A equação é simples: o fogo mata os predadores de ratos, mas não mata os agentes da transmissão de viroses fatais aos humanos. Ratos têm rápida locomoção, rápida reprodução assim como alguns insetos, também agentes de vírus. José Luiz Proença Módena, biólogo da Unicamp, os primeiros contatos dos vírus não trazem complicações graves aos homens, mas os vírus estão em constante modificação e se adapta, aos humanos formando outras camadas, novas camadas de novas histórias como as da pandemia.

Nas cidades, as novas camadas de história dos vírus encontram-se com outras, as camadas de populações pobres nas vilas periféricas ou favelas. Outra história emerge desse encontro, a história das mortes na pandemia. Os governos naturalizam essas camadas de mortes. Foi só uma gripezinha, diria um governante. Não, não é uma gripezinha. É uma história de desmando, desleixo e deboche das vidas de todos.

Assim, das vidas das florestas às vidas das populações mais pobres nas cidades, as histórias se unem.

O fogo na Amazônia significa a destruição de humanos pelo vírus na cidade. É só um "fogozinho", diria certo presidente.

Com a pandemia instalada, novas camadas de história sobrevêm; a história dos vendedores de cloroquina a qualquer custo; a história da ivermectina, das águas bentas de dois mil reais de falsos profetas. Ao fim e ao cabo parece vencer a camada de história do capitalismo. Lucro de qualquer modo, sobretudo ao modo morte.
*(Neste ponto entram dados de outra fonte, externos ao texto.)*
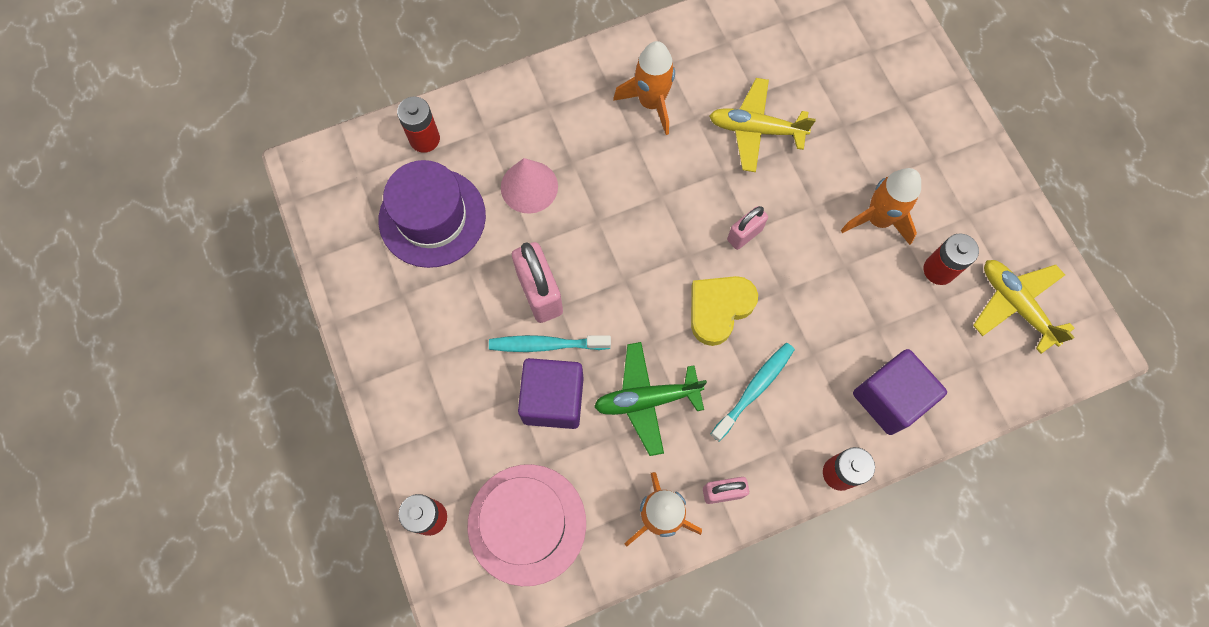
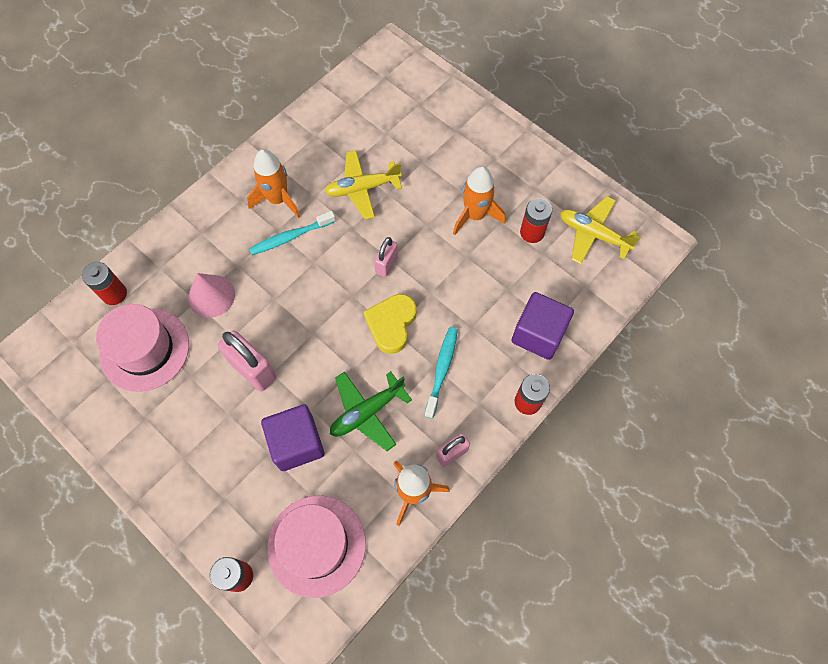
camera: 25 degrees left, 5 degrees down
(432, 217) = (145, 349): purple hat -> pink hat
(546, 344) = (274, 405): turquoise toothbrush -> turquoise toothbrush (290, 237)

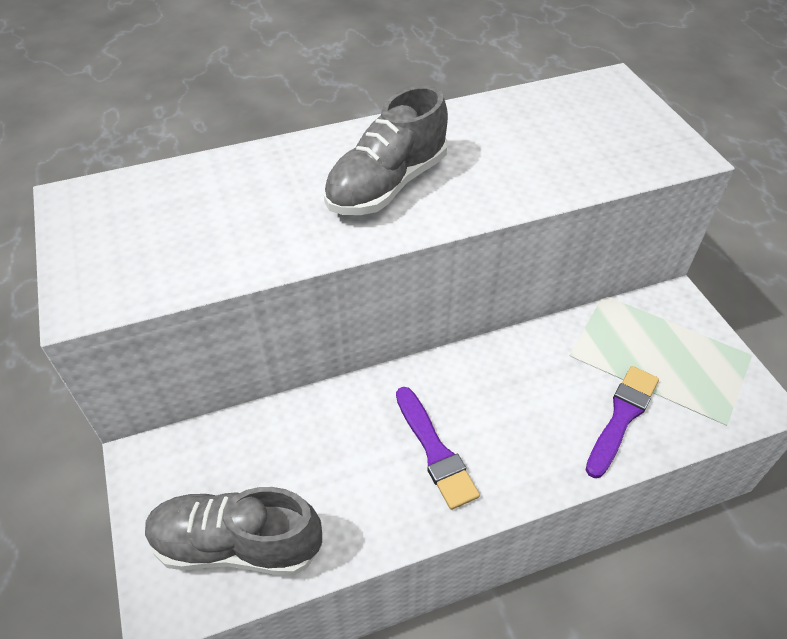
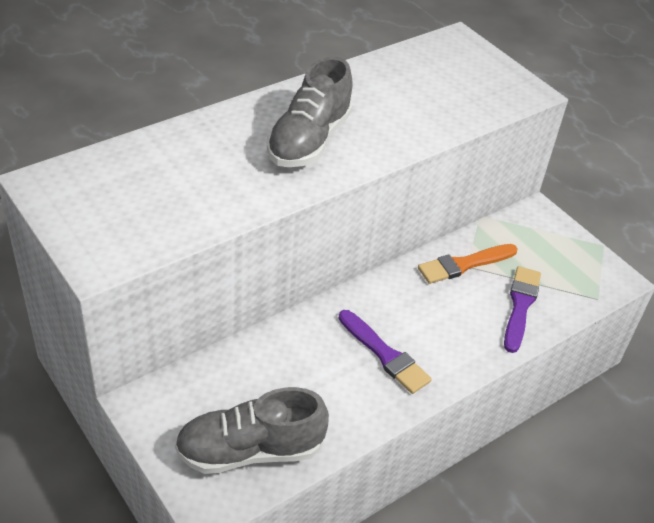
camera: 20 degrees left, 5 degrees down
(566, 352) = (464, 264): none -> orange brush

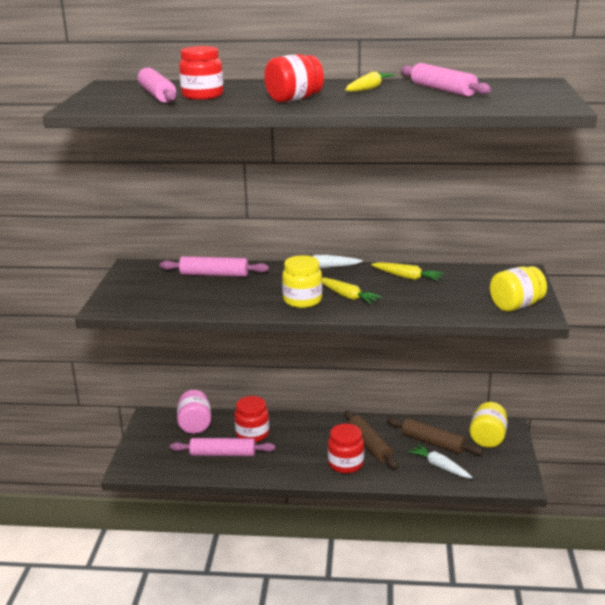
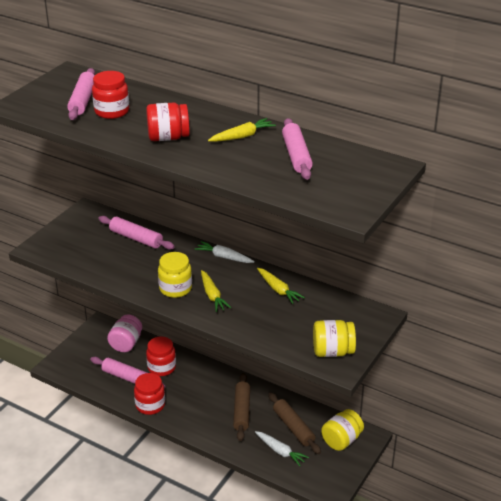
camera: 25 degrees right, 10 degrees up
(345, 464) = (210, 421): red jar -> red jar (150, 405)
(440, 466) = (280, 451): white carrot -> white carrot turned 150 degrees clockwise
*Professora aposentada da Universidade Estadual de Maringá. Com doutorado em Psicologia, mestrado em educação e graduação em Biologia, diletante em Literatura, uma ornitorrinco, tem a sorte de continuar a ser integrante do Grupo de pesquisa Science Studies CNPq-UEM, na mesma universidade, grupo interdisciplinar de pessoas da filosofia, pedagogia, biologia, física, psicologia entre outras áreas. Sindicalistas nos períodos necessários, teve a honra de participar com colegas de duas grandes greves, a de setembro de 2001 a março de 2002, e a de abril-maio de 2015, as duas contra privatização das universidades públicas do Paraná e a última, também contra a reforma da previdência, além, é claro, de lutar da dignidade salarial.